There is now an online-only published paper in PNAS from the Max Planck Institute on the evolution of language. What is surprising is that the researchers have used functional MRI to infer the evolutionary lineage from their results. Basically, what Angela Friederici and her colleagues have done is to compare language processing that is "simple" to processing that is "complex". While simple processing activated left frontal operculum, a phylogenetically older region of the brain, more complex language processing also activated Broca's area, which is thought to be a more recent development specific to humans. in addition, the researchers also studied the white matter connectivity of the two brain regions by using MR tractography. Here, they found that the two regions showed different structural connectivity signatures, further supporting the functional segregation of these two areas.
This makes the researchers conclude:
"Here we report findings pointing toward an evolutionary trajectory with respect to the computation of sequences, from processing simple probabilities to computing hierarchical structures, with the latter recruiting Broca’s area, a cortical region that is phylogenetically younger than the frontal operculum, the brain region dealing with the processing of transitional probabilities"
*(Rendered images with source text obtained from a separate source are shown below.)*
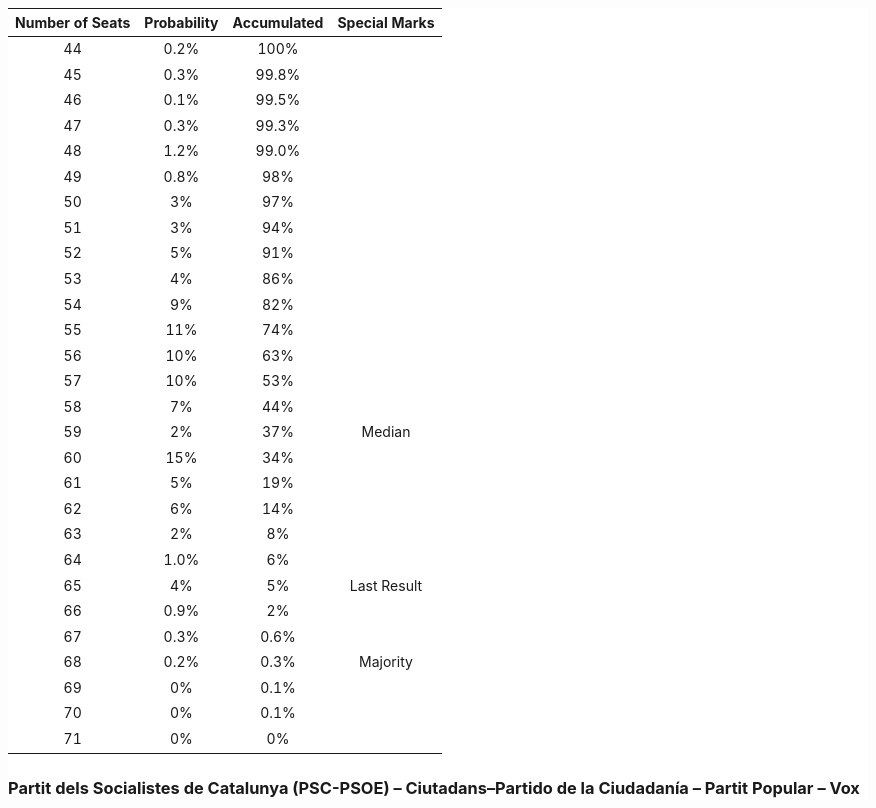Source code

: | Number of Seats | Probability | Accumulated | Special Marks |
|:---------------:|:-----------:|:-----------:|:-------------:|
| 44 | 0.2% | 100% |  |
| 45 | 0.3% | 99.8% |  |
| 46 | 0.1% | 99.5% |  |
| 47 | 0.3% | 99.3% |  |
| 48 | 1.2% | 99.0% |  |
| 49 | 0.8% | 98% |  |
| 50 | 3% | 97% |  |
| 51 | 3% | 94% |  |
| 52 | 5% | 91% |  |
| 53 | 4% | 86% |  |
| 54 | 9% | 82% |  |
| 55 | 11% | 74% |  |
| 56 | 10% | 63% |  |
| 57 | 10% | 53% |  |
| 58 | 7% | 44% |  |
| 59 | 2% | 37% | Median |
| 60 | 15% | 34% |  |
| 61 | 5% | 19% |  |
| 62 | 6% | 14% |  |
| 63 | 2% | 8% |  |
| 64 | 1.0% | 6% |  |
| 65 | 4% | 5% | Last Result |
| 66 | 0.9% | 2% |  |
| 67 | 0.3% | 0.6% |  |
| 68 | 0.2% | 0.3% | Majority |
| 69 | 0% | 0.1% |  |
| 70 | 0% | 0.1% |  |
| 71 | 0% | 0% |  |

### Partit dels Socialistes de Catalunya (PSC-PSOE) – Ciutadans–Partido de la Ciudadanía – Partit Popular – Vox
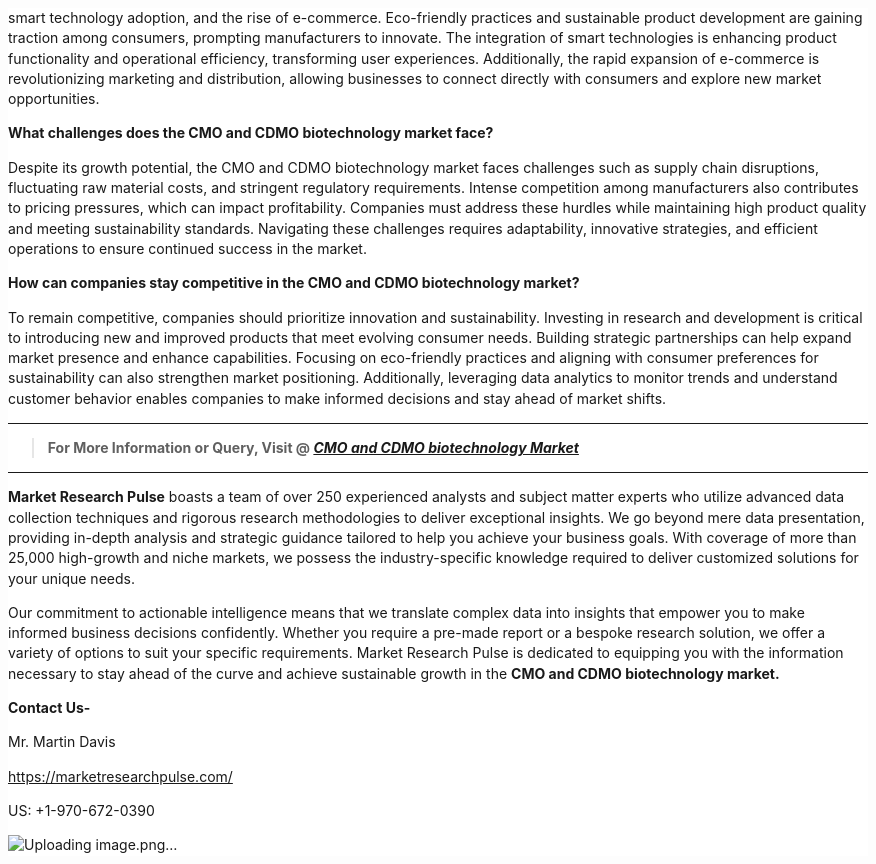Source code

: smart technology adoption, and the rise of e-commerce. Eco-friendly practices and sustainable product development are gaining traction among consumers, prompting manufacturers to innovate. The integration of smart technologies is enhancing product functionality and operational efficiency, transforming user experiences. Additionally, the rapid expansion of e-commerce is revolutionizing marketing and distribution, allowing businesses to connect directly with consumers and explore new market opportunities.</p><p><strong>What challenges does the CMO and CDMO biotechnology market face?</strong></p><p>Despite its growth potential, the CMO and CDMO biotechnology market faces challenges such as supply chain disruptions, fluctuating raw material costs, and stringent regulatory requirements. Intense competition among manufacturers also contributes to pricing pressures, which can impact profitability. Companies must address these hurdles while maintaining high product quality and meeting sustainability standards. Navigating these challenges requires adaptability, innovative strategies, and efficient operations to ensure continued success in the market.</p><p><strong>How can companies stay competitive in the CMO and CDMO biotechnology market?</strong></p><p>To remain competitive, companies should prioritize innovation and sustainability. Investing in research and development is critical to introducing new and improved products that meet evolving consumer needs. Building strategic partnerships can help expand market presence and enhance capabilities. Focusing on eco-friendly practices and aligning with consumer preferences for sustainability can also strengthen market positioning. Additionally, leveraging data analytics to monitor trends and understand customer behavior enables companies to make informed decisions and stay ahead of market shifts.</p><hr /><blockquote><p><strong>For More Information or Query, Visit @&nbsp;<em><a href="https://marketresearchpulse.com/report/63933/cmo-and-cdmo-biotechnology-market?utm_source=Linkedin&utm_medium=0114">CMO and CDMO biotechnology Market</a></em></strong></p></blockquote><hr /><p><strong>Market Research Pulse</strong> boasts a team of over 250 experienced analysts and subject matter experts who utilize advanced data collection techniques and rigorous research methodologies to deliver exceptional insights. We go beyond mere data presentation, providing in-depth analysis and strategic guidance tailored to help you achieve your business goals. With coverage of more than 25,000 high-growth and niche markets, we possess the industry-specific knowledge required to deliver customized solutions for your unique needs.</p><p>Our commitment to actionable intelligence means that we translate complex data into insights that empower you to make informed business decisions confidently. Whether you require a pre-made report or a bespoke research solution, we offer a variety of options to suit your specific requirements. Market Research Pulse is dedicated to equipping you with the information necessary to stay ahead of the curve and achieve sustainable growth in the <strong>CMO and CDMO biotechnology market.</strong></p><p><strong>Contact Us-</strong></p><p>Mr. Martin Davis</p><p>https://marketresearchpulse.com/</p><p>US: +1-970-672-0390</p>
![Uploading image.png…]()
I first found this through the Max Planck Society press release page. Just reflecting briefly on this, I think that despite the study is interesting itself in terms of functional segregation of language processes, I am not convinced about the argument about the phylogeny of the two regions. As we know from research on subcortical structures such as the "limbic system", we cannot divide between the phylogenetic "old" and limbic brain and the "newer" cortical brain. It is today considered total gibberis, because evolution of "higher" areas in the cortical surface has had a dynamic and synergetic co-evolution of cortical and subcortical areas. In similar vein, I suspect that the evolutionary trajectories of the frontal operculum and Broca's area share a lot, and that a clear-cut division between the two areas will prove hard to make.